Heather’s Story
02/2020
I started bleeding 01/29/20. I was losing a pregnancy I very much wanted. Experiencing death this way is entirely unique. To have something grow and die inside you leaves a complicated wake of insecurity, distrust, anger, misery. I felt like my body betrayed me. A year later I moved to a new state, and it snowed, the first of the season and I thought of how in some alternate universe I’d have a 3-month-old right now who I’d be taking out to see their first snow.
Grief is a scab ripped open every time I see a baby bump, each stroller that I pass.
Art has never solved my problems. But it is always here with me. I can rely on it to soak up whatever I have to let out.
03/2020
When I had my miscarriage, I felt so alone- I could see the concern on my friends’ faces, but I felt encased, isolated. As my cycle returned it was a reminder that I was emptied out and each day my body healed, I felt farther and farther from this goal, desire, dream of motherhood. I’m the only person who felt this life, that experienced it’s forming and its deterioration; I don’t expect to get over this.
05/2020
I forget, as a woman yearning to be a mother, that there are so many seeds sown that never germinate, or they sprout- then die, or they grow- then wither.
Seeds are vessels of hope and hold potential for growth but no promises.
Two months after my loss, I opened a grapefruit that I had saved from when I was pregnant and trying to eat more fruits. Inside, it hadn’t rotted, merely shrunk some as its juices and energy went towards sprouting seeds. I had never seen a fruit sprout inside itself like this and I knew instantly the seeds were futile- their sinewy green was wasted if I thought of the desired outcome- to become a fruit bearing tree itself. But there they lay, curled into each other, growing just the same.

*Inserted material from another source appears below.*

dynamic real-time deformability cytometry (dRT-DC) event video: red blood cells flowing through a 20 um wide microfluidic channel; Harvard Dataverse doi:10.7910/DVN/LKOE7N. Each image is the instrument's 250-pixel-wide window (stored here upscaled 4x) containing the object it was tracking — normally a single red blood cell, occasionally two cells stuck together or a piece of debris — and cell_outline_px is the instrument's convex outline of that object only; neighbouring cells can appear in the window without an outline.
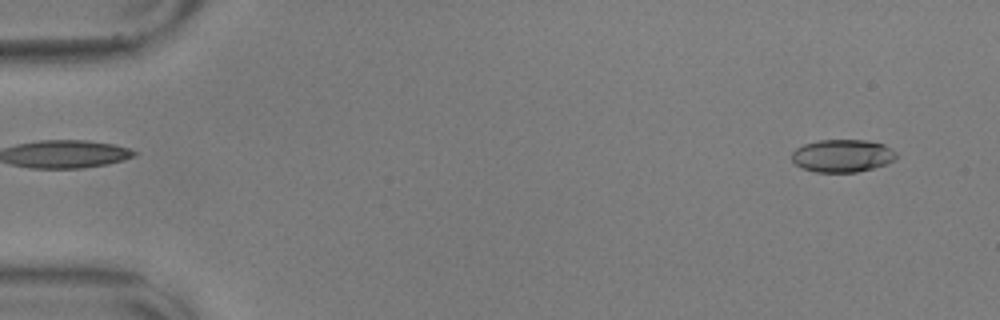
{"species": "common noctule bat (a hibernating species)", "species_latin": "Nyctalus noctula", "temperature_condition": "warm", "stored_images_in_passage": 56, "camera_frame_rate_fps": 3000, "um_per_image_px": 0.085, "animal": {"sex": "male", "body_mass_g": 17.9, "forearm_length_mm": 54.2}, "frame": {"image": 1, "passage_image": 3, "time_ms": 0.667, "image_size_px": [1000, 320], "cell_outline_px": [[896, 160], [872, 168], [856, 172], [816, 172], [800, 168], [792, 160], [792, 152], [796, 148], [804, 144], [820, 140], [864, 140], [884, 144], [896, 152]], "centroid_in_image_um": [71.58, 13.24], "position_along_channel_um": 13.4, "area_um2": 19.88}}
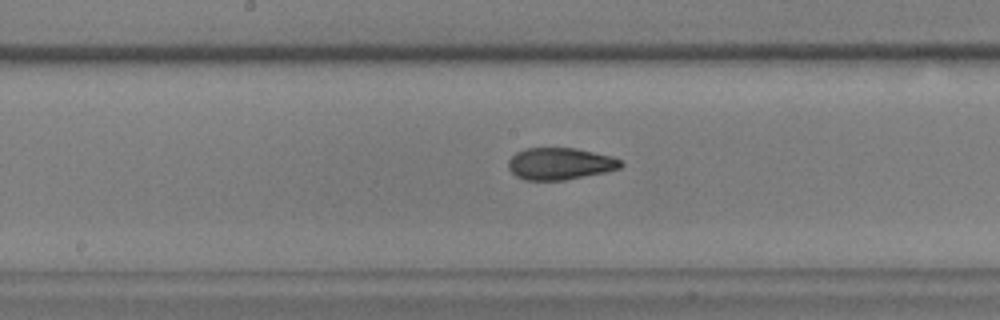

I knew that as close as I’d gotten to my own desired outcome, I was now far away from it.
01/2021
A year later and I still feel so far from becoming a mom. I know it’s not smart to compare and I struggle with not thinking mean thoughts that tell me they can have this and I can’t. I work with mothers every day. I admire them and I love their children. Somehow, when I wake up to take my temperature and chart my cycle and cry, I still have room to smile wide at my students. They still bring me joy. I will try to be as kind to myself as a mother and as understanding as a teacher whose student is growing and learning every day.
05/2022- 09/2022
We have been trying to conceive for 3 years now, all of which I have been a public-school teacher. I am surrounded by countless successful pregnancies turned into my most favorite people- kids.
Every day, I see mothers walk hand in hand with the person they carried, the one who made it. Every day, I see that motherhood, as much as I want it, is not some fantasy happy life where all my complex feelings about grief and letting go disappear. I try to remember that what I see does not tell the story of how each student arrived at our elementary school doors. When that fails, I remind myself that they made a baby, I make art, I grow a garden, I am an integral part of raising the next generation even if they didn't come out of me.
Motherhood stirs in me when I rock my students to sleep and feel their heavy little bodies relax into me. I embrace and cherish these moments. I am not pretending, I am not living vicariously through other women while I borrow their children, I am enjoying what generations of communities have done to raise children.I am teaching, I am mothering, and whether I get to be the mother of one child or more, or none, I am opening my nurturing spirit and allowing it to thrive.
Two years ago, I couldn't fathom not being a mother. I thought there was no point to a future where I wasn’t a mom. I searched and searched for some narrative I could attach to where I would be just as fulfilled as I believe I would be as a mother. All the while, I continue painting, writing poems, singing, tending my garden.
If there is no point, then I’ll make one.